2 Responses to “Does automatic text classification work for low-prevalence topics?”

  1. Ralph Losey says:

    In my experience the commercial software I have been using, Inview, works quite well to overcome the difficulties you describe, including initial bias (a term I dont like because it is contra the whole idea of SME), and the low number of positive examples as compared to high number of irrelevant documents. It takes several rounds of training. Sometimes a round can be quite fast and only involve a few corrections. Other times you need to feed in may corrections.

    To be successful at this you have to develop a knack for identifying the types of documents that may impede or further the active learning process. That is often case specific, but can also be general, at least for the software you are using. For instance, for the software I use I have learned to remove very large text files form the initial training. I have found they are too confusing to the classifier. I use other methods to search these files and or add them in at the end of a training process.

    There are other types of files that should be removed as well, plus still others, usually case specific, that are especially helpful to train on. The whole process becomes more art than science, and has to do with learning the peculiarities of the software in general, and on particular projects.

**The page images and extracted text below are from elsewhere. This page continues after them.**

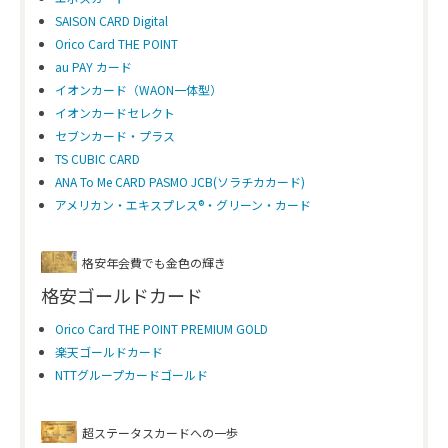
SAISON CARD Digital
Orico Card THE POINT
au PAY カード
イオンカード（WAON一体型）
イオンカードセレクト
セブンカード・プラス
TS CUBIC CARD
ANA To Me CARD PASMO JCB(ソラチカカード)
アメリカン・エキスプレス®・グリーン・カード
格安年会費でも金色の輝き
格安ゴールドカード
Orico Card THE POINT PREMIUM GOLD
楽天ゴールドカード
NTTグループカードゴールド
超ステータスカードへの一歩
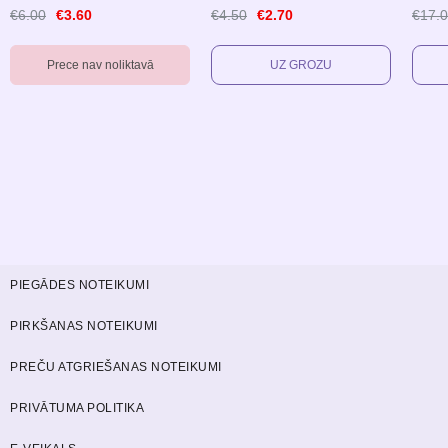
€6.00
€3.60
€4.50
€2.70
€17.
Prece nav noliktavā
PIEGĀDES NOTEIKUMI
PIRKŠANAS NOTEIKUMI
PREČU ATGRIEŠANAS NOTEIKUMI
PRIVĀTUMA POLITIKA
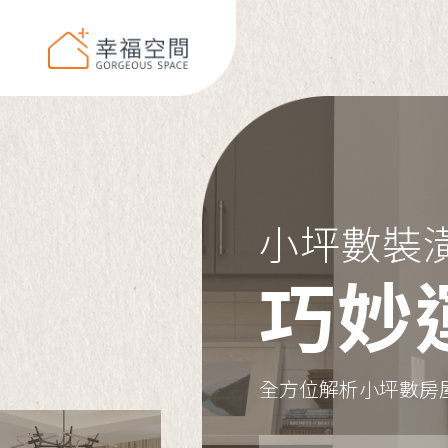
小坪數裝
巧妙
全方位解析小坪數房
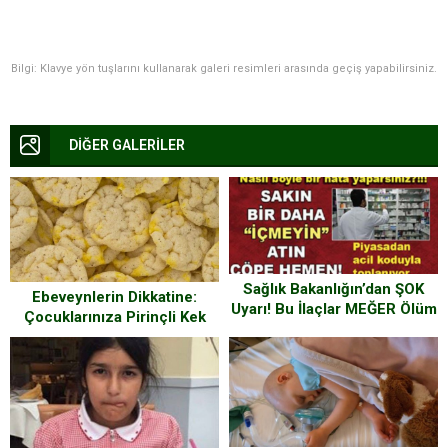
Bilgi: Klavye yön tuşlarını kullanarak galeri resimleri arasında geçiş yapabilirsiniz.
DİĞER GALERİLER
Sağlık Bakanlığın’dan ŞOK
Ebeveynlerin Dikkatine:
Uyarı! Bu İlaçlar MEĞER Ölüm
Çocuklarınıza Pirinçli Kek
Saçıyormuş.. İşte O ilaçların
Yedirmeyin.
Tam Listesi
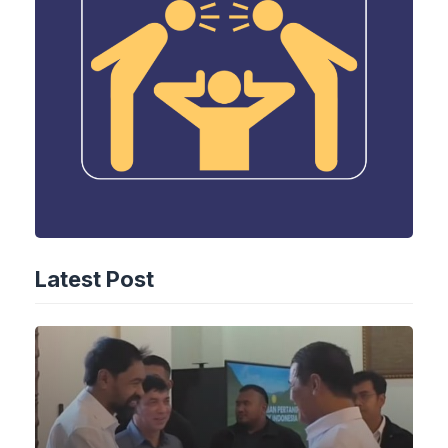
Latest Post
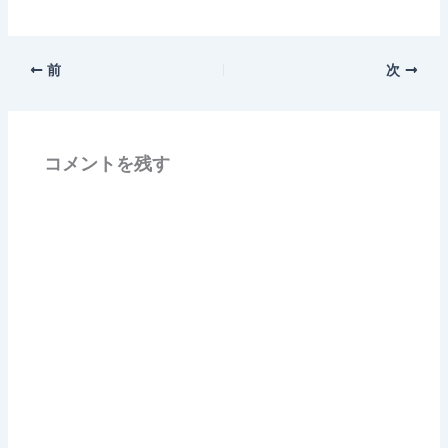
前
次
コメントを残す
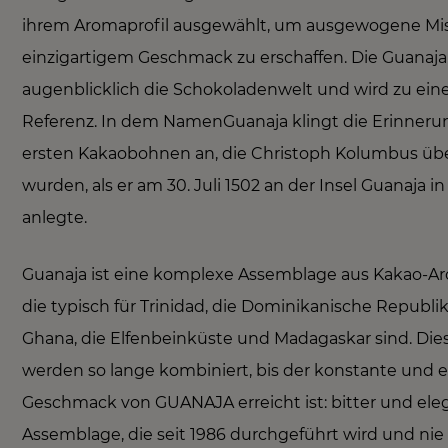
ihrem Aromaprofil ausgewählt, um ausgewogene M
einzigartigem Geschmack zu erschaffen. Die Guanaja 
augenblicklich die Schokoladenwelt und wird zu ein
Referenz. In dem NamenGuanaja klingt die Erinneru
ersten Kakaobohnen an, die Christoph Kolumbus ü
wurden, als er am 30. Juli 1502 an der Insel Guanaja in
anlegte.
Guanaja ist eine komplexe Assemblage aus Kakao-Ar
die typisch für Trinidad, die Dominikanische Republik
Ghana, die Elfenbeinküste und Madagaskar sind. Dies
werden so lange kombiniert, bis der konstante und e
Geschmack von GUANAJA erreicht ist: bitter und eleg
Assemblage, die seit 1986 durchgeführt wird und nie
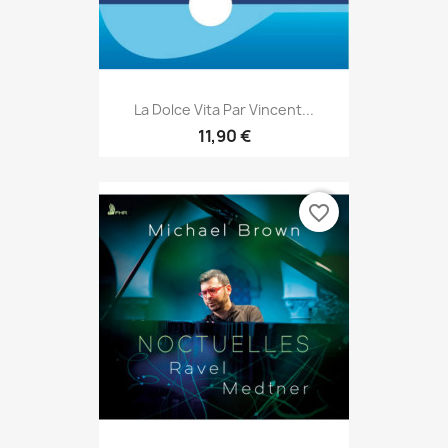
La Dolce Vita Par Vincent...
11,90 €
favorite_border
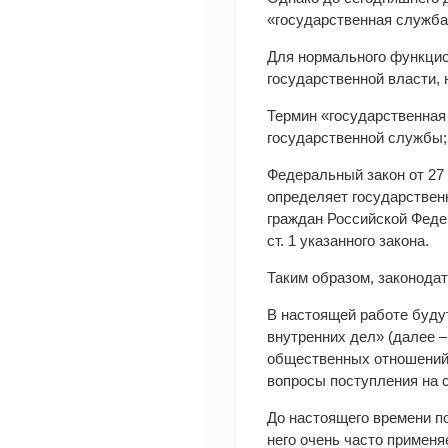
«государственная служба
Для нормального функцио
государственной власти,
Термин «государственная 
государственной службы; 
Федеральный закон от 27
определяет государстве
граждан Российской Феде
ст. 1 указанного закона.
Таким образом, законода
В настоящей работе буду
внутренних дел» (далее 
общественных отношений
вопросы поступления на 
До настоящего времени п
него очень часто применя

    I guess what I am saying is that effective active machine learning is a two-way process requiring a searcher to pay close attention to the impact of their actions on the automated classifications.

    I would be interested to hear your reaction to this, and other readers of your blog? Are others having the same or similar experiences? Has their been any research on this? Literature on the subject? I am a lawyer, not a scientist, so please do not assume I know the basic writings available in the field. Thanks.

  2. william says:

    Ralph,

    Hi! Yes, I think that the sort of human-directed search facilities that Inview offers are an important part of the solution to the low-prevalence case. The comparative experiment you ran on the EDRM dataset was an interesting exploration of that. What would have happened in this situation if you were stuck in the pure-Borg approach -- even the seed set had to be a simple random sample? Prevalence there was, what, one in a thousand? With some Borg approaches you'd need to sample 60,000-odd documents just to get your control set!

    I'm interested too in your comment on the importance of the trainer knowing what documents do and do not make good training examples. In principle, the classifier should be able to manage this automatically -- but apparently not! For instance, if long documents _always_ cause problems, then the system should be pre-configured not to train on them. Or cross-validation experiments should be able to determine that certain classes of training documents are not helpful -- indeed, in principle it seems to me that the classifier should be able to note this directly, at least if given the correct features. Anyway, as always, interesting material for future research!